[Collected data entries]
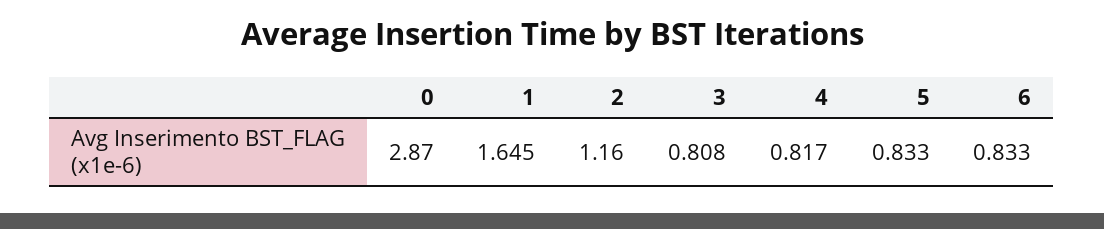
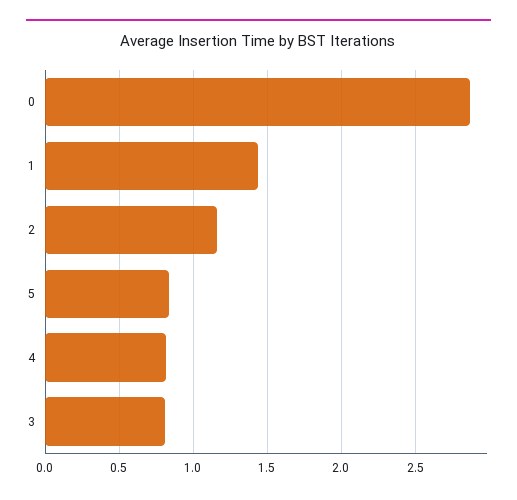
  {
    "0": 2.87,
-   "1": 1.645,
+   "1": 1.45,
    "2": 1.16,
    "3": 0.808,
    "4": 0.817,
-   "5": 0.833,
+   "5": 0.833
-   "6": 0.833
  }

EXERCISE DIRECTIONS: Output nothing but the entries above, exactly, once the pictures are removed.

TASK ANSWER:
  {
    "0": 2.87,
-   "1": 1.645,
+   "1": 1.45,
    "2": 1.16,
    "3": 0.808,
    "4": 0.817,
-   "5": 0.833,
+   "5": 0.833
-   "6": 0.833
  }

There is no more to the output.